In March, news outlets reported that Burr and his wife had sold as much as $1.7 million worth of stock as coronavirus fears spread in February, a sell-off that included investments in sectors, like hospitality, that were destined to be hit hard by the outbreak.
McConnell said he and Burr "agreed that this decision would be in the best interests of the committee and will be effective at the end of the day tomorrow." A McConnell spokesperson did not comment on when the GOP leader would name a replacement for Burr atop the panel.
The extraordinary step of the Senate Intelligence Committee having his phone seized by the FBI pursuant to a search warrant raised immediate questions about the tenability of Burr's position atop a committee with access to the most sensitive national security secrets the government possesses. Reportedly, the FBI also obtained a search warrant for the contents of Burr's iCloud account.

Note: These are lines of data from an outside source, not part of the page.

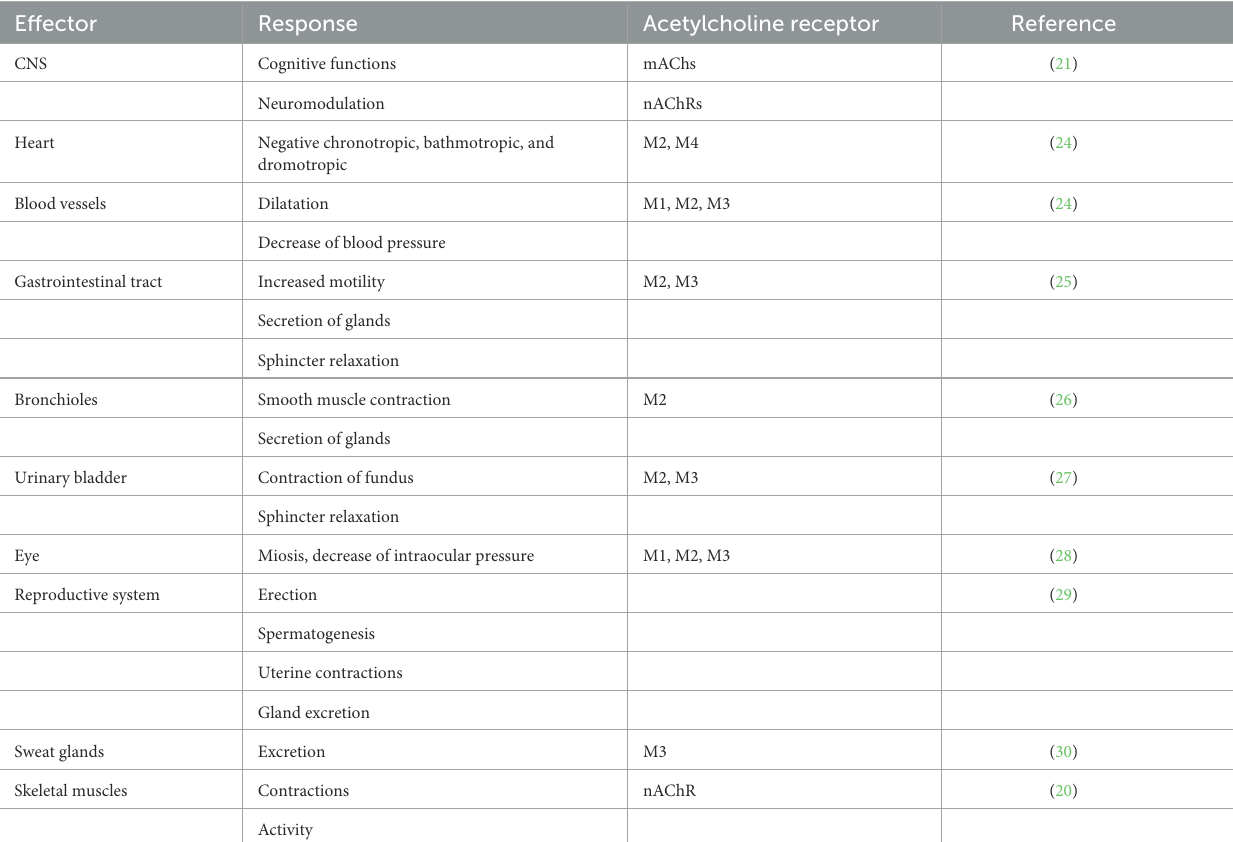
TABLE 1 Effects on various organs of the stimulated cholinergic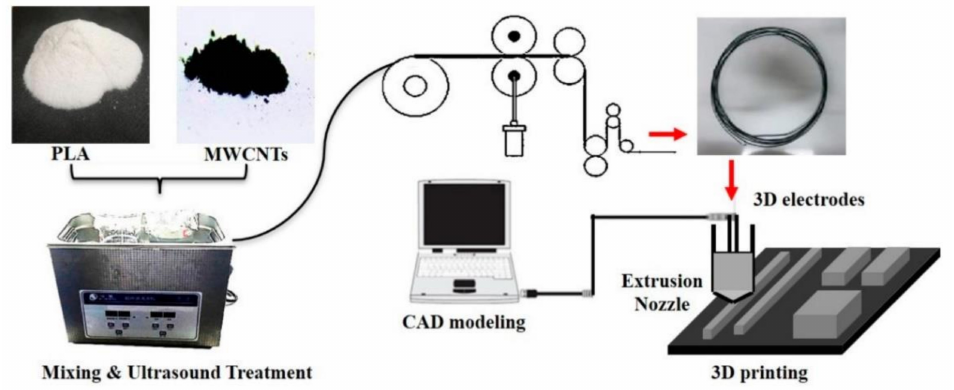
Figure 10. The fabrication process of poly lactic acid (PLA)/multi-walled carbon nanotubes (MWCNTS) composite materials by three-dimensional (3D) printing (Reproduced with permission from Reference [123], copyright 2018, MDPI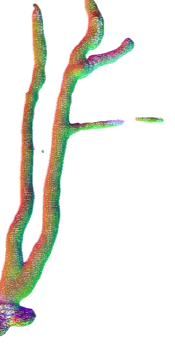
Figure 4. Generated polygon mesh of trunk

Richard Burr Doesn't Belong in the Senate. He Might Belong in Prison.
At the heart of the FBI's insider-trading investigation is determining if Burr abused his access to official secrets for his private financial gain.
Outside his Capitol Hill office on Thursday afternoon, Burr told reporters the probe "is a distraction to the hard work of the committee and the members and I think the security of the country is too important to have a distraction."
A spokesperson for the committee's vice chair, Sen. Mark Warner (D-VA), said on Thursday afternoon that he believed it was appropriate for Burr to step down, and hoped the insider-trading matter was resolved quickly.
Since the news of his stock trading broke, fellow Republicans have raised questions about Burr's activity-even his fellow North Carolina Republican, Sen. Thom Tillis, who said that Burr owed the people of the state an explanation. The intel committee chief had also found himself a punching bag for allies of President Donald Trump, who have not forgiven him for conducting a probe into Russian interference in 2016-which included hauling the president's son Don, Jr. in for a deposition-that they believe was overly aggressive and misguided.
A lawmaker close to the Trumps, Rep. Matt Gaetz (R-FL), has frequently teed off on Burr's trades. When news broke Wednesday night of the FBI raid, Gaetz tweeted: "Where's Mitch?"
Unlike his House counterpart, Devin Nunes (R-CA), Burr has refrained from deriding the intelligence agencies as a "Deep State" cabal to bring down Trump. While also criticizing the Obama administration over its insufficient response to Russian election interference in 2016, the Senate committee under Burr recently reaffirmed the 2017 conclusions of the intelligence agencies that Russian election interference was designed to benefit Trump, a conclusion the president's allies reject.
Similarly, Burr's tenure atop the intelligence committee, beginning after the Republicans won control of the Senate in the 2014 election, began by restoring ties with the CIA after the committee, under Dianne Feinstein (D-CA), exposed the agency's post-9/11 torture program. Burr led an effort to recall the classified copies of the committee's 2014 Torture Report from around the government, in order to bury it.
Weeks after the insider trading reports appeared, Burr gave Trump's dubiously qualified nominee to run the intelligence agencies, John Ratcliffe, his unqualified support. That struck a Justice Department trial attorney as connected.
"Burr's reversal on the DNI nomination of Ratcliffe-who he knows is grossly unqualified-appears to be the product of Burr's recognition that he's in hot criminal justice water," the attorney said, "and he, like Flynn, might soon find himself dependent on Trump to bail him out."